*What to do:* Write the listing out again word for word. Pictures do not belong in the copy.

*Supplied material:*
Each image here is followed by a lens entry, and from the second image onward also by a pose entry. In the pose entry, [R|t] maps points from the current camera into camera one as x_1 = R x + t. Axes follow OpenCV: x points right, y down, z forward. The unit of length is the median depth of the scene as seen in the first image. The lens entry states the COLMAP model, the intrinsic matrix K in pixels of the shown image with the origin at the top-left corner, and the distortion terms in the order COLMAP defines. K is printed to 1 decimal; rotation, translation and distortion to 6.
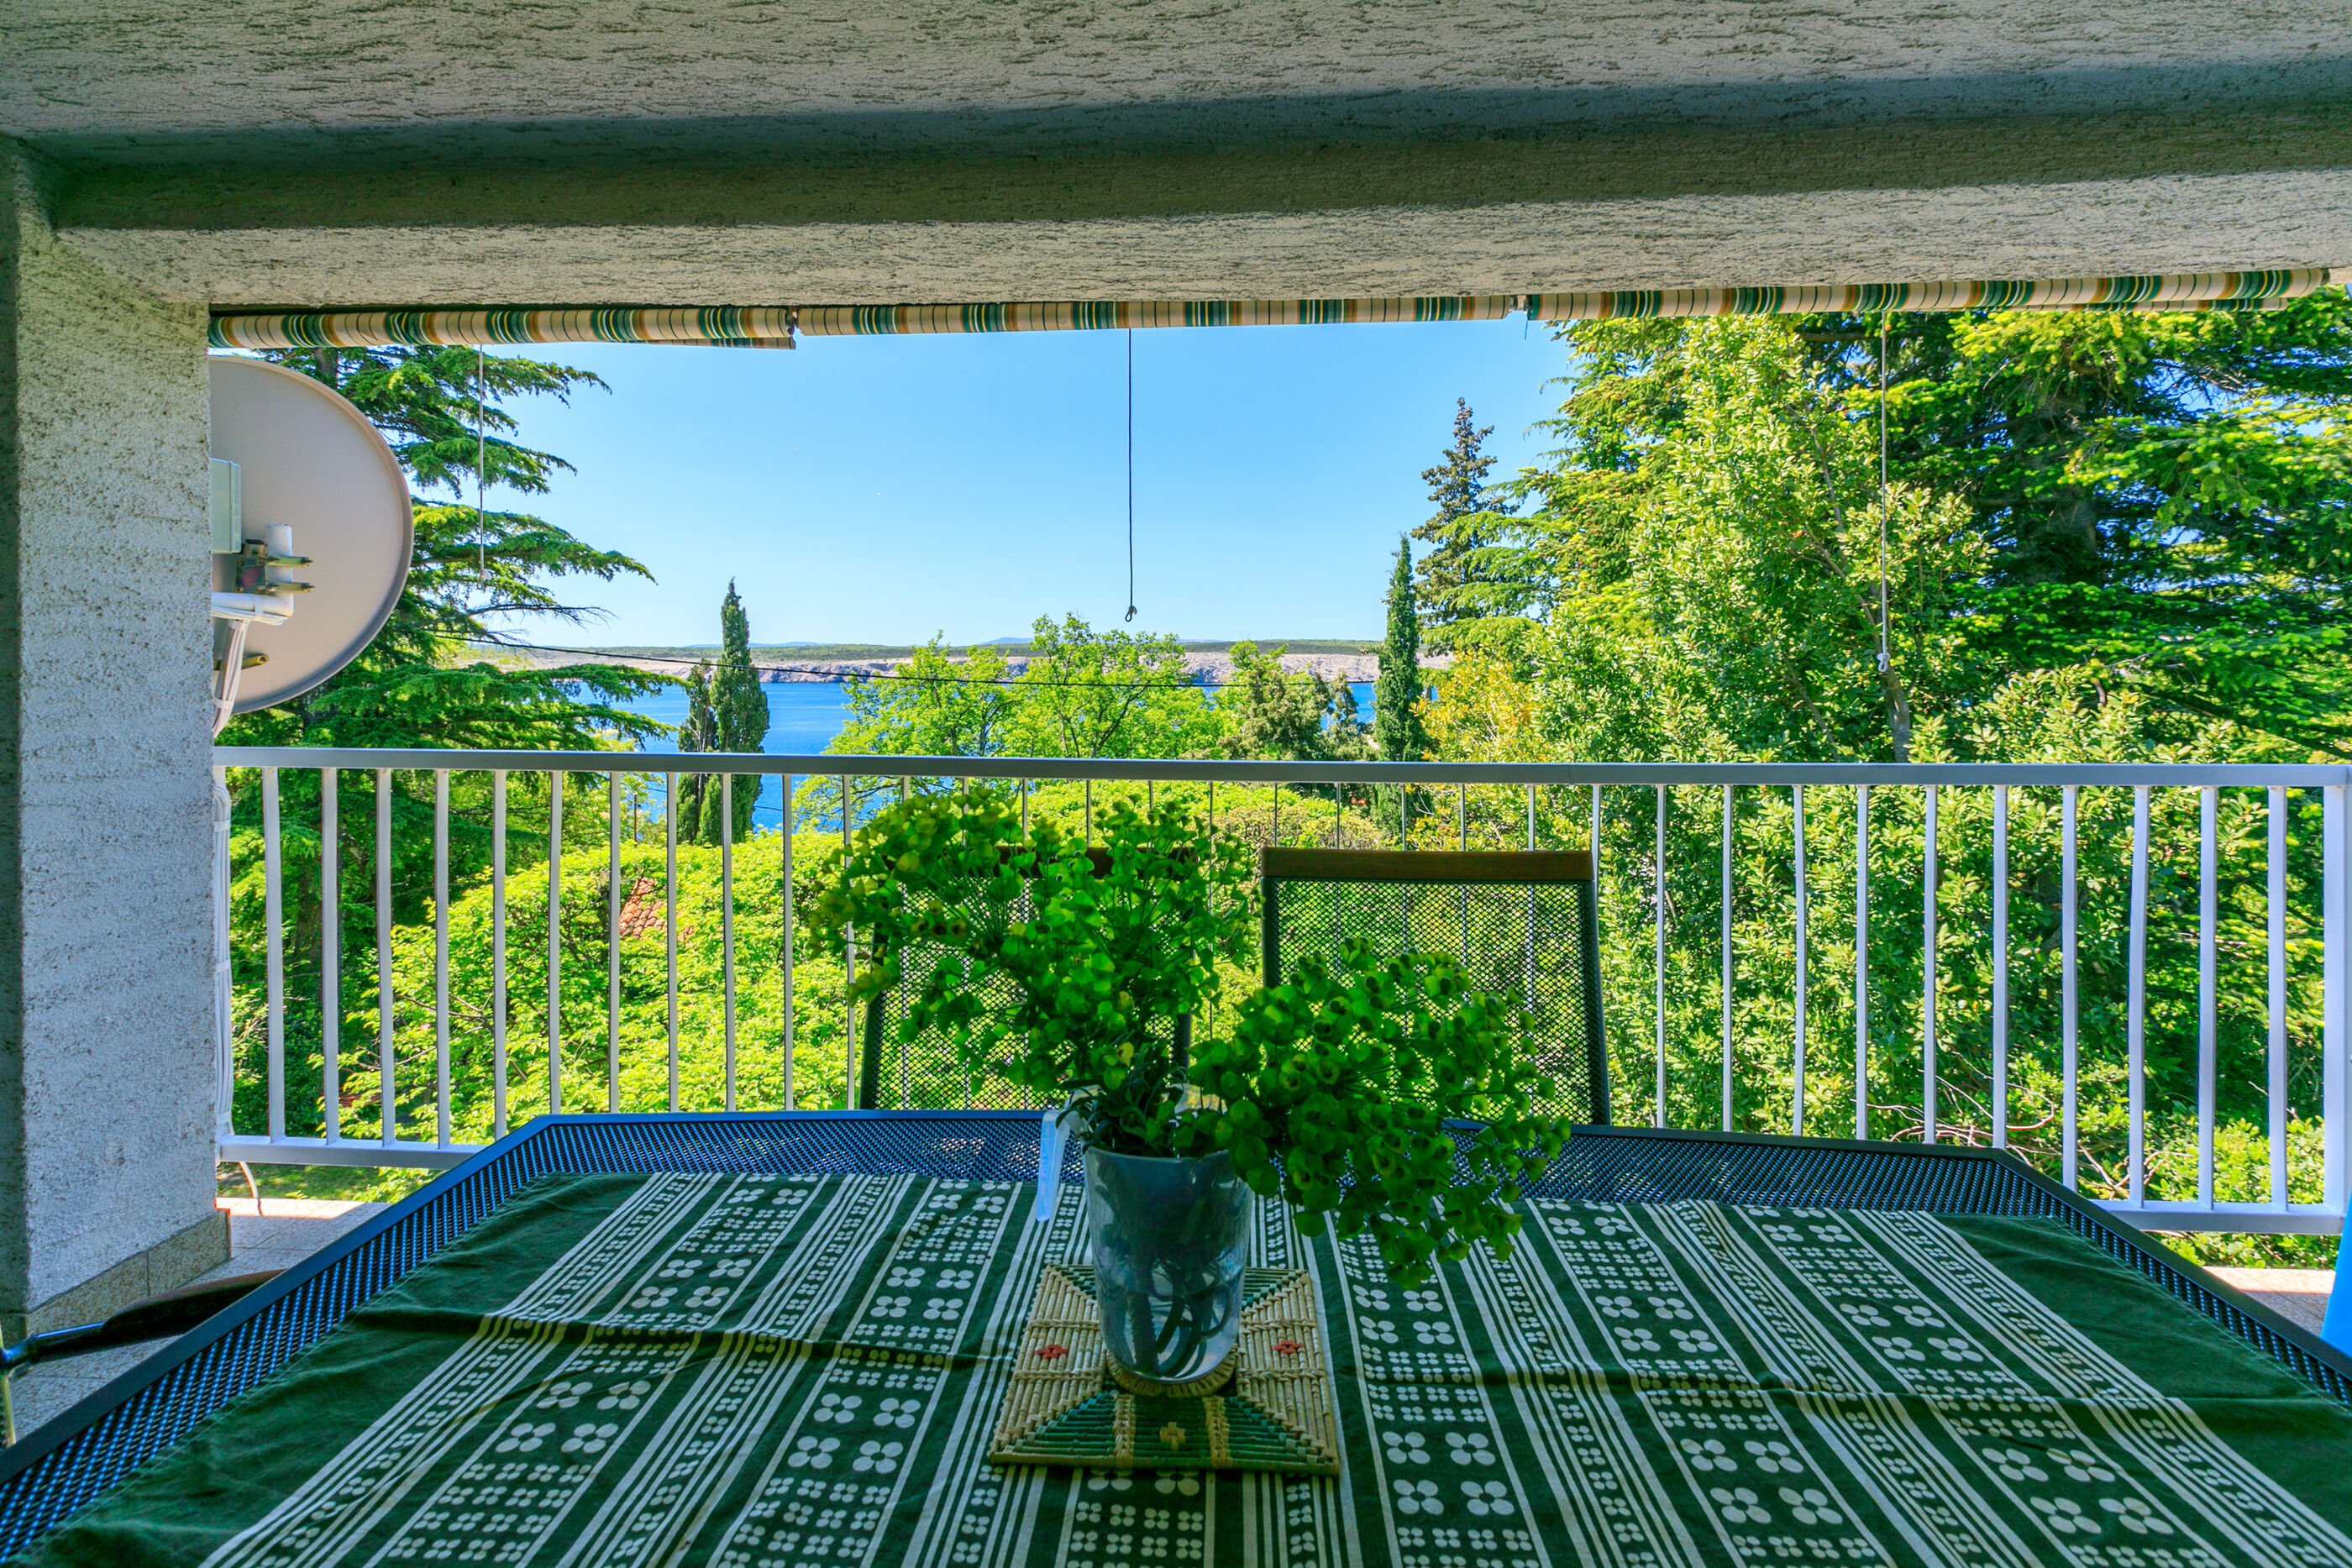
lens RADIAL K [[1070.7, 0, 1185.8], [0, 1070.7, 717.0], [0, 0, 1]] dist [-0.001203, 0.000881]
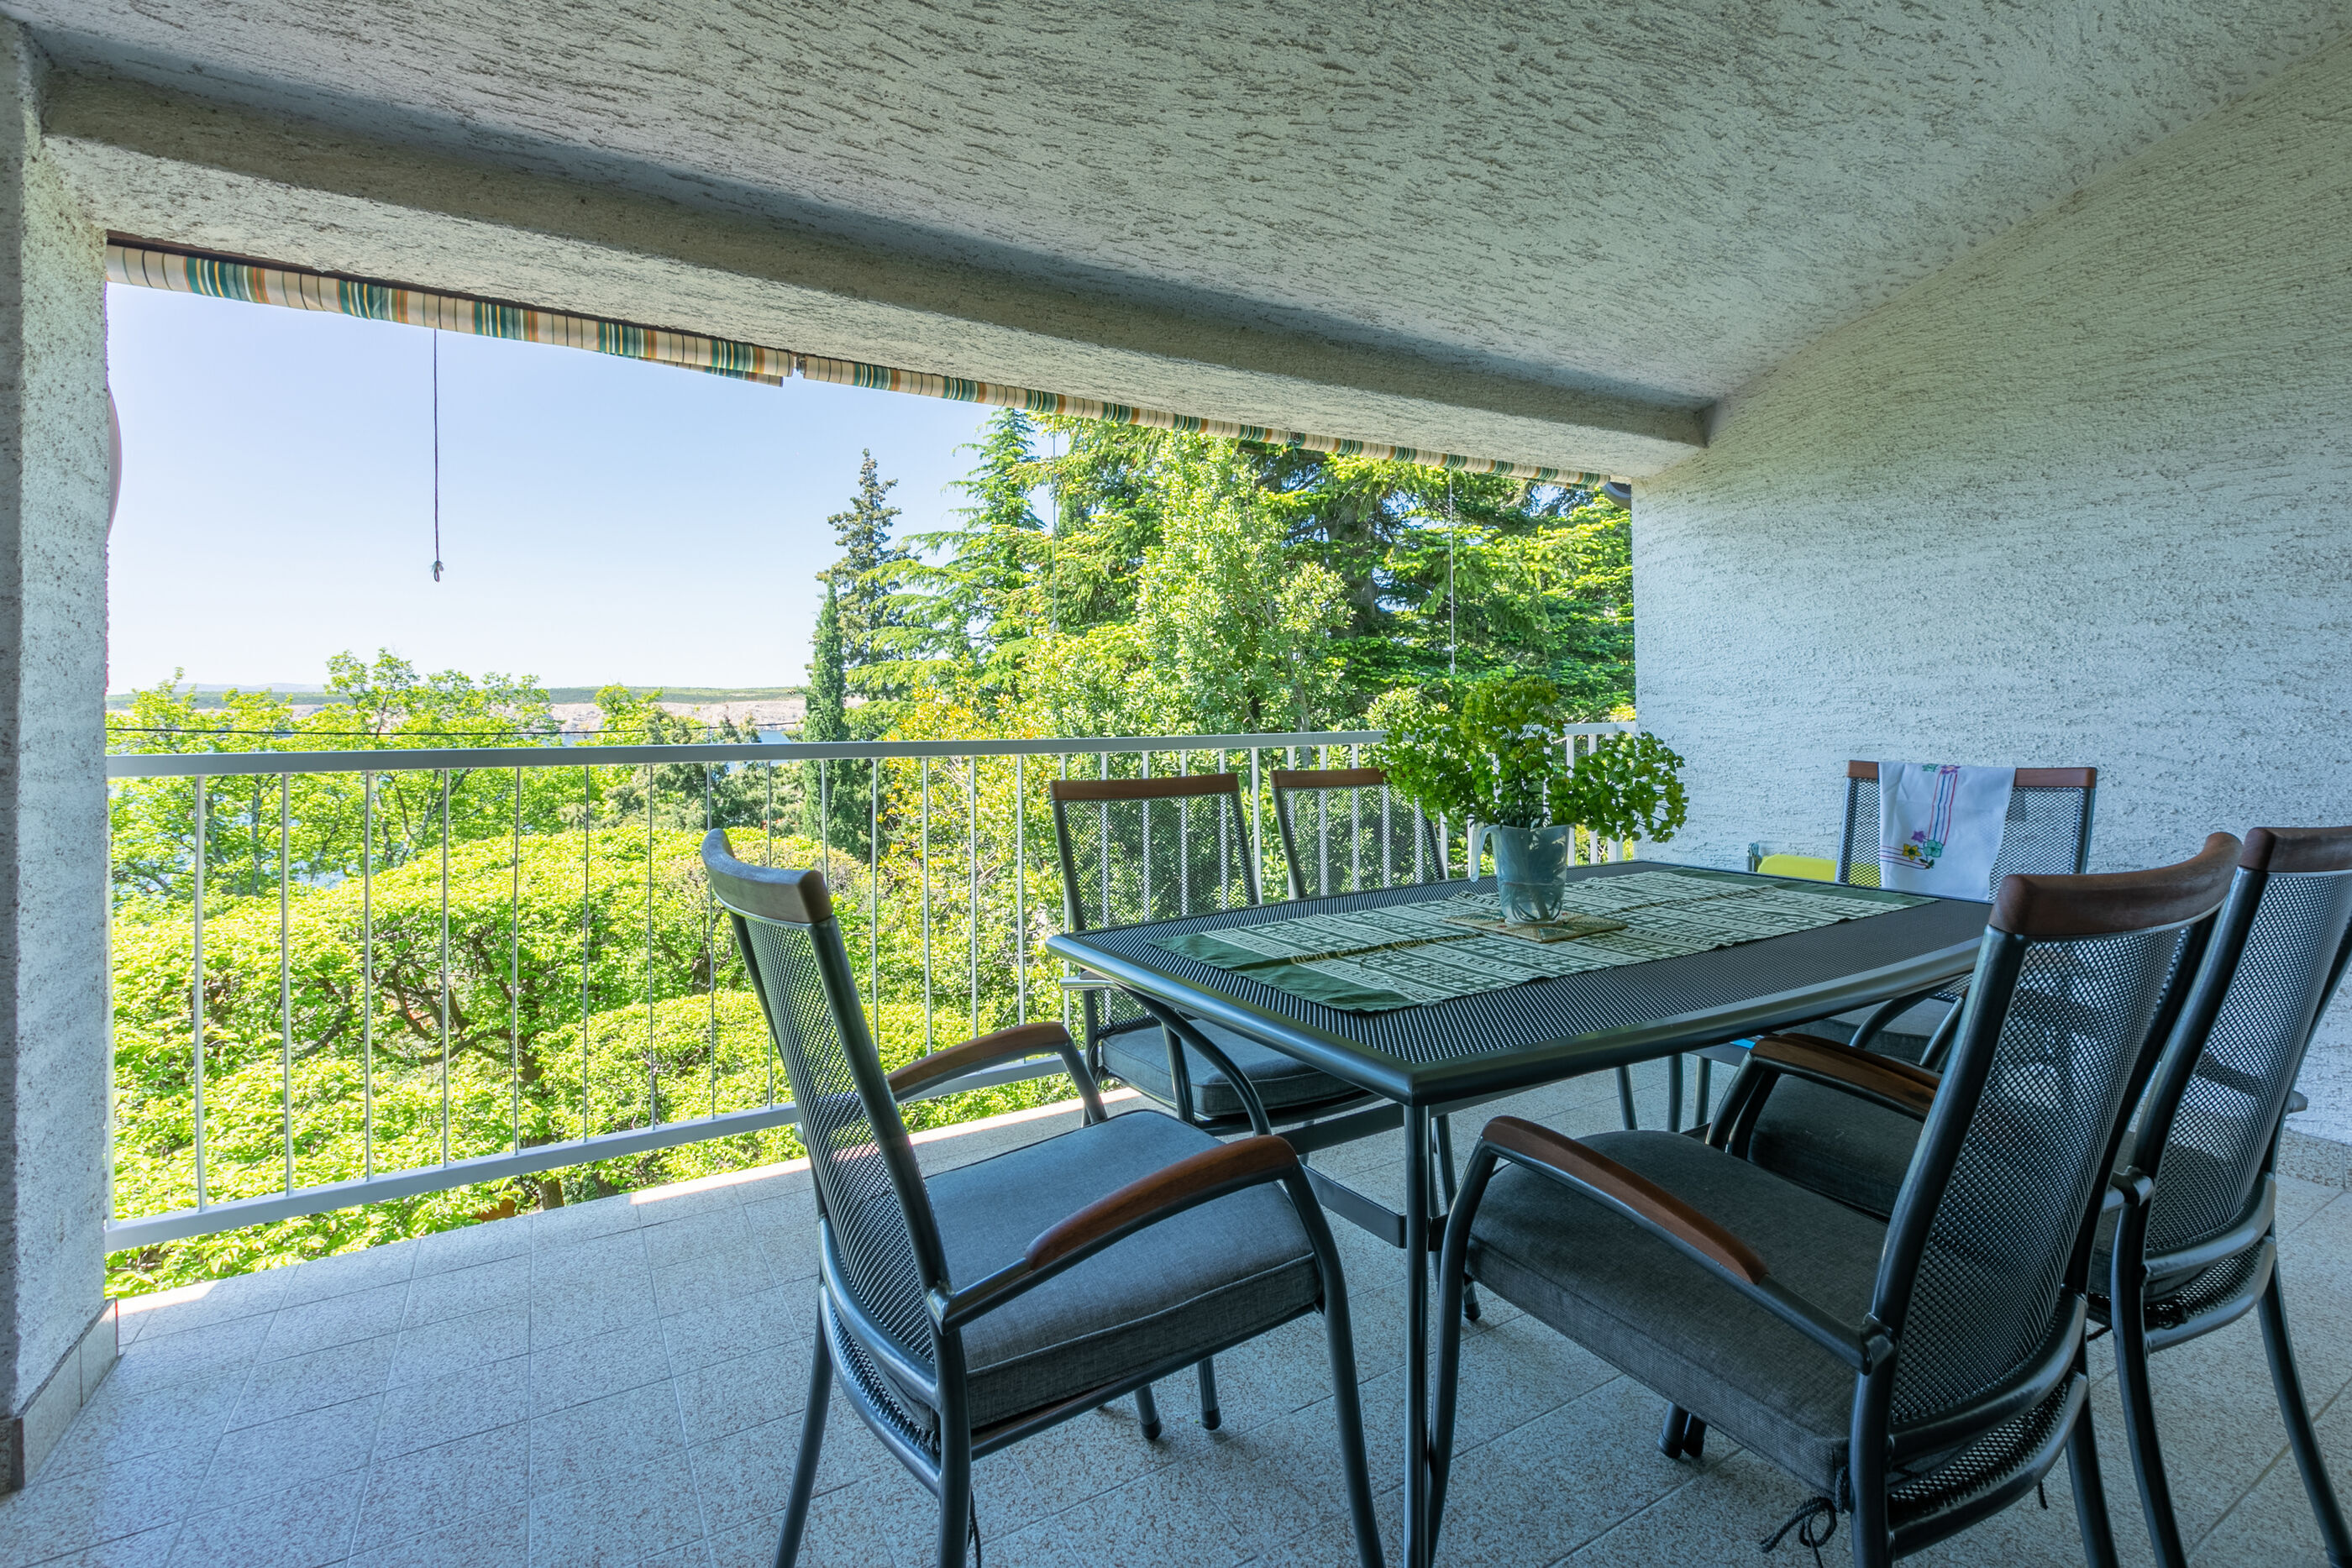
lens RADIAL K [[1070.7, 0, 1172.7], [0, 1070.7, 774.7], [0, 0, 1]] dist [-0.001203, 0.000881]
pose [[0.826085, -0.044711, 0.561769, -0.294340], [0.040175, 0.998984, 0.020431, 0.027912], [-0.562111, 0.005691, 0.827042, -0.078355]]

*Response for this exercise:*
Each image here is followed by a lens entry, and from the second image onward also by a pose entry. In the pose entry, [R|t] maps points from the current camera into camera one as x_1 = R x + t. Axes follow OpenCV: x points right, y down, z forward. The unit of length is the median depth of the scene as seen in the first image. The lens entry states the COLMAP model, the intrinsic matrix K in pixels of the shown image with the origin at the top-left corner, and the distortion terms in the order COLMAP defines. K is printed to 1 decimal; rotation, translation and distortion to 6.
lens RADIAL K [[1070.7, 0, 1185.8], [0, 1070.7, 717.0], [0, 0, 1]] dist [-0.001203, 0.000881]
lens RADIAL K [[1070.7, 0, 1172.7], [0, 1070.7, 774.7], [0, 0, 1]] dist [-0.001203, 0.000881]
pose [[0.826085, -0.044711, 0.561769, -0.294340], [0.040175, 0.998984, 0.020431, 0.027912], [-0.562111, 0.005691, 0.827042, -0.078355]]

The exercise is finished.